The Scottish Government must implement a “real ban” on shock dog collars, a cross-party group of MSPs has said.
A letter, sent by Tory MSP Maurice Golden and signed by members of every party in Holyrood, warned rural affairs minister Mairi Gougeon that the current guidance is ineffective.
The Scottish Government has said the use of the controversial devices in Scotland is “effectively” banned.
But critics said because the ban is in the form of guidance the practice continues to this day.
“Shock collars are brutal and cruel and there is no need for them.”Maurice Golden, Scottish Conservatives
Now MSPs from across the SNP, Tories, Labour, Greens and Liberal Democrats have called for the practice to be prohibited through regulations.
They say this would allow those using shock collars to be prosecuted.
The letter reads: “Electric shock collars continue to be used as even though a ban was referred to, there were no supporting regulations, only guidance and as a result, even though the Scottish SPCA received 47 reports to its animal helpline regarding electric shock collars being used on dogs from 2019 to 2021, there was nothing that could be done to bring forward a prosecution.”
The letter called for immediate action to tackle the issue.
It said: “We now believe the time is right for the Government to commit to its animal welfare commitment to ban electric shock dog collars by way of Regulations, rather than ineffective guidance.”

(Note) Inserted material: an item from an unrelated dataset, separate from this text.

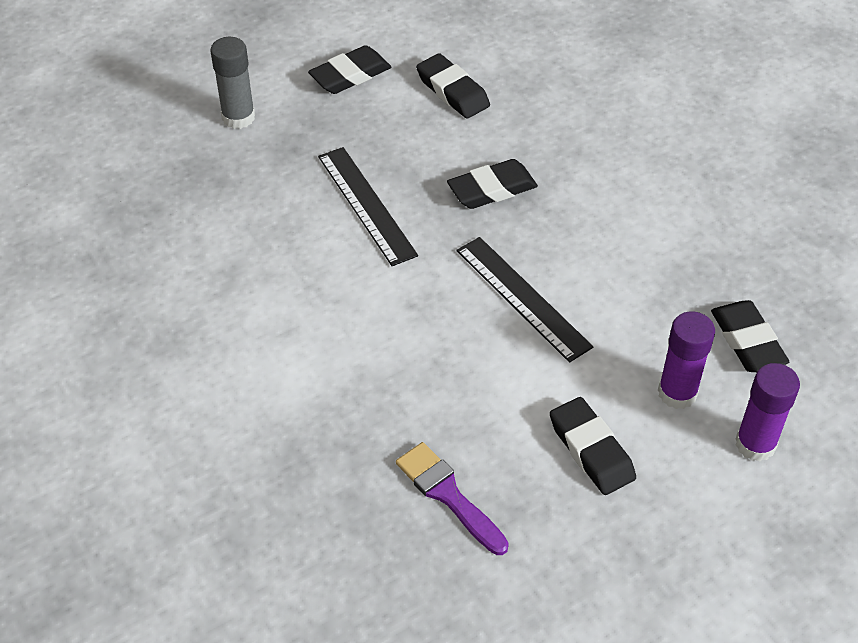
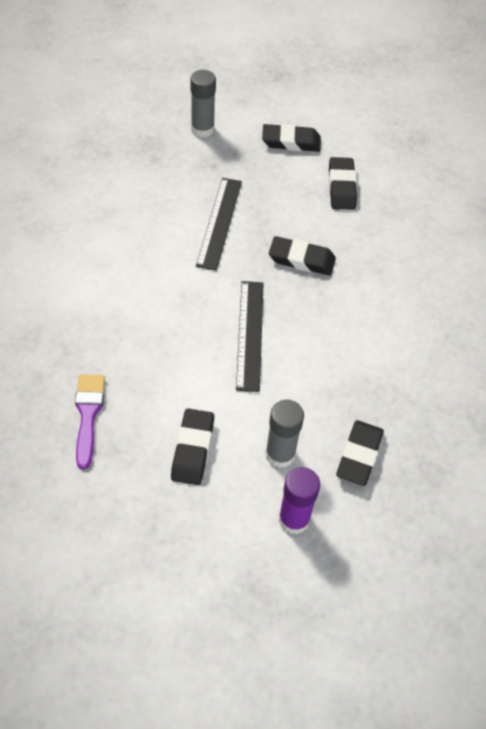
camera: 35 degrees right, 5 degrees up
purple glue stick [658,311,715,409] -> grey glue stick [265,400,304,468]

Scottish Greens MSP Gillian Mackay, Labour MSP Jackie Baillie, Scottish Liberal Democrat MSP Beatrice Wishart, Tory MSP Jackson Carlaw and SNP MSP Jenni Minto are among the politicians to have singed the letter.
Golden, who is leading the calls, said the Scottish Government must act on the issue “as a matter of urgency”.
He said: “Electric dog collars have been found to be cruel and cause significant pain and harm to dogs.
“What’s more, they are often ineffective and prevent the developing of far better and kinder training methods.
“It’s rare for MSPs from all parties to be united on something, so that shows just how important this is.
“It shouldn’t be too difficult for the Scottish Government to change this guidance into regulation, and that would at least mean a real ban on these collars.”
“Shock collars are brutal and cruel and there is no need for them. Nobody should be inflicting unnecessary fear or pain on their dogs.
Scottish Greens MSP Maggie Chapman, who signed the letter, said: “As long as these devices are available there will be people who will buy them.
“That is why guidance alone is not good enough. We have to get them off the shelves.
“The Welsh government has righty taken steps to ban their use, and I hope that Scotland will do the same.”
Labour MSP and signatory Carol Mochan added: “Shock collars are barbaric and there is very little research to even suggest they are effective.
“I fully support any efforts to ban them and would encourage the public to avoid using these devices altogether.”
Scottish SPCA head of innovation and strategic relations, Gilly Mendes Ferreira backed the calls.
She said: “Electric shock collars can have negative welfare implications, causing physical pain and long-term fear. We have been rehabilitating dogs for decades without using methods that cause distress or discomfort.
“We hope that the Scottish Government will consider banning these collars as they have no place in modern society.”
Mark Beazley, chief executive at The Kennel Club, added: “The Scottish Government claimed to ‘effectively’ ban shock collars five years ago by condemning the use of them in updated guidance.
“However, as no regulations were brought forward, they are continuing to be used without prosecution, so these need to be introduced urgently in order to support the guidance and show that training dogs through pain and fear will not be tolerated in Scotland.”
A Scottish Government spokesperson said: “Scotland is a nation of pet lovers and it is vital that those who have pets practice responsible ownership to ensure the highest standards of welfare.
“Dog training that includes unpleasant stimuli or physical punishment may cause unacceptable pain, suffering and distress. Causing unnecessary suffering to a protected animal is a criminal offence.
“The use of electronic dog training collars is currently being investigated by the Scottish Animal Welfare Commission [SAWC].
“We expect the results of this investigation to be published later this year and will consider any recommendation put forward by the SAWC.”